The search for Malaysia Airlines Flight 370, the longest civil aircraft disappearance in modern history, has unearthed more questions than answers, as the mystery surrounding the fate of the missing jetliner continues to intensify with each passing day.
UK naval ship HMS Echo has arrived in the area where the missing Malaysian plane is being searched for. It will conduct underwater searches after preliminary environmental tests. The ship was dispatched after a Chinese vessel detected a pulse signal in the vast search area on two occasions. Whether or not they are being emitted from the flight recorders of MH370 is still to be confirmed.
Chinese pilots involved in the search operations found white objects floating in the Indian Ocean, about 2,700 kilometers off the coast of Australia, Xinhua news agency reported.
The pulse picked up by a Chinese ship searching the southern Indian Ocean for the missing Malaysian airliner does not belong to the black boxes Flight MH370, the China Maritime Safety Administration says.
The signal picked up by the Chinese vessel's black box detector had a frequency of 37.5kHz per second, the official Xinhua news agency said - identical to the beacon signal emitted by flight recorders.
Following a preliminary analysis, the agency now believes it is not connected to the jetliner.
A black box detector on a Chinese patrol searching for missing Malaysia Airlines Flight MH370 has detected a pulse signal in the South Indian Ocean, state media reported. It has not yet been established whether the signal picked up by the Haixun 01 vessel is in fact linked to the missing jetliner, China's official Xinhua news agency reported.
Sources in the Malaysian government later confirmed that the Chinese vessel had detected a signal though there is no confirmation on its origin.
The announcement came as international crews search the Indian Ocean for the flight's lost black boxes before the devices stop emitting locator ‘pings’. Black boxes typically release a ping for 30 days. MH370 disappeared March 8, leaving rescue workers several days at most before its battery dies.
A US Navy "black box" detector made has been deployed in the search for missing Malaysian Airline’s flight 370. The Australian naval vessel Ocean Shield arrived with a "towed pinger locator", which is capable of homing in on signals from the black box, AFP reports.
However, Angus Houston, Australia's former military chief and now coordinator of the eight-nation search, said "we're now getting pretty close to the time when [the black box signal] might expire."
Black boxes typically release a ping for 30 days. MH370 disappeared March 8, leaving rescue workers several days at most before its battery dies.

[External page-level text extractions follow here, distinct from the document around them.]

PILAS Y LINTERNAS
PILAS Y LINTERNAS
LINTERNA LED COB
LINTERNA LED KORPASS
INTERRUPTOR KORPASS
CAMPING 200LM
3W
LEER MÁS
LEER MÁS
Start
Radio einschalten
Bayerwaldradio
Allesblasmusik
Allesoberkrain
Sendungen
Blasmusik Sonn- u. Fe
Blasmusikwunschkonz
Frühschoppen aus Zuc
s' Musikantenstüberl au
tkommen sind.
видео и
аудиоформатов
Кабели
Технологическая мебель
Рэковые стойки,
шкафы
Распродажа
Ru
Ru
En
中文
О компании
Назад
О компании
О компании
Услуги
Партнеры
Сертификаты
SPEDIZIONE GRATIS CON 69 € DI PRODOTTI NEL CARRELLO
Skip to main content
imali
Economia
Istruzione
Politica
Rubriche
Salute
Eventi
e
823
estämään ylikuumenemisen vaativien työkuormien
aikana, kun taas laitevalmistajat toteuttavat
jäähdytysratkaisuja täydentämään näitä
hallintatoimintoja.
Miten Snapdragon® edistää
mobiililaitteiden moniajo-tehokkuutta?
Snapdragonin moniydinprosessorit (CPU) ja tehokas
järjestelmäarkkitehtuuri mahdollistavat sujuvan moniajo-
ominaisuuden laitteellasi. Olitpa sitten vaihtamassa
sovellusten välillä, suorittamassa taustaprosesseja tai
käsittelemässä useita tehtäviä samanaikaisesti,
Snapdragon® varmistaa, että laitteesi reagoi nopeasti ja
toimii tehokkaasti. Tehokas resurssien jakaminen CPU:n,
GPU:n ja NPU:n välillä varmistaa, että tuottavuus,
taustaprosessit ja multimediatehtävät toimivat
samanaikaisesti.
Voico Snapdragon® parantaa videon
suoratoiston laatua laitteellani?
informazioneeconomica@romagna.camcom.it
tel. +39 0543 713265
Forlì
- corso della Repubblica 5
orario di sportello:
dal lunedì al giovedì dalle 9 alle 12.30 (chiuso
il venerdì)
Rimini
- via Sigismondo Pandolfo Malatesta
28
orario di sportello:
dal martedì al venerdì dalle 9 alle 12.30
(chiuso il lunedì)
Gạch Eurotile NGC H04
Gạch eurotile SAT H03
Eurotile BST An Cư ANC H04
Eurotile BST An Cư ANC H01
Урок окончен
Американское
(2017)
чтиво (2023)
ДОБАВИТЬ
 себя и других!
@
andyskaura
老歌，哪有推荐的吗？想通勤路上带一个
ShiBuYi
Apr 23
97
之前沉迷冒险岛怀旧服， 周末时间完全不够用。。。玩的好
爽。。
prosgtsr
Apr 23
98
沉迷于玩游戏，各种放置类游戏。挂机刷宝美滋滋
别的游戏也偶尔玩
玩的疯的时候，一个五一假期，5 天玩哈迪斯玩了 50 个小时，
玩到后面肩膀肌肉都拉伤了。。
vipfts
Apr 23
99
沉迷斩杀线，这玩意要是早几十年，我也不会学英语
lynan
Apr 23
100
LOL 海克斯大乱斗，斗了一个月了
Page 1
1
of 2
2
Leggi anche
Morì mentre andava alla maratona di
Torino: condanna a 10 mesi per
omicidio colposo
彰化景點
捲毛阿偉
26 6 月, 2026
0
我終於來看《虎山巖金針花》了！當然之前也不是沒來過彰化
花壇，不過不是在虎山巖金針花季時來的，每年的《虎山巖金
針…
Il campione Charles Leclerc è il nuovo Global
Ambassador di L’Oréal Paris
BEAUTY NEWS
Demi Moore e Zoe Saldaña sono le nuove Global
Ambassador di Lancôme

Malaysian police say they have excluded the possibility that any of the passengers of the flight could have organized a hijacking, Xinhua news agency reported, citing Malaysian media.
Malaysian investigators excluded three more possibilities, in which the main suspects were passengers of the plane. The police said they were referring to sabotage by passengers with psychological disorders or personal problems.
"Suspicions according to four [possibilities] have been lifted from them (passengers)," said Khalid Abu Bakar, inspector general of Malaysia’s police, adding that the crew members, including both pilots, remain under suspicion in these four possibilities.
The search area, which has repeatedly shifted as experts analyze radar and satellite data, is currently focused on a 98,000-square mile area off Perth, Australia.
Lack of coordination between nations assisting with the search for missing flight MH370 has delayed the efforts, as the targeted area was 1,000 miles away from where the aircraft is believed to have crashed, sources familiar with the matter told The Wall Street Journal.
The probe into the missing flight has been classified as a criminal investigation, Malaysia's police chief said, according to The Wall Street Journal. More people are scheduled to be interviewed. Meanwhile, the investigation into the pilot’s flight simulator remains inconclusive.
Malaysian authorities now say the final words from the cockpit of missing Flight MH370 were, in fact, “Good night Malaysian three seven zero,” and not “All right, good night,” as was reported weeks ago.
"We would like to confirm that the last conversation in the transcript between the air traffic controller and the cockpit is at 0119 (Malaysian Time) and is "Good night Malaysian three seven zero," the Malaysian Department of Civil Aviation said in a statement released late Monday.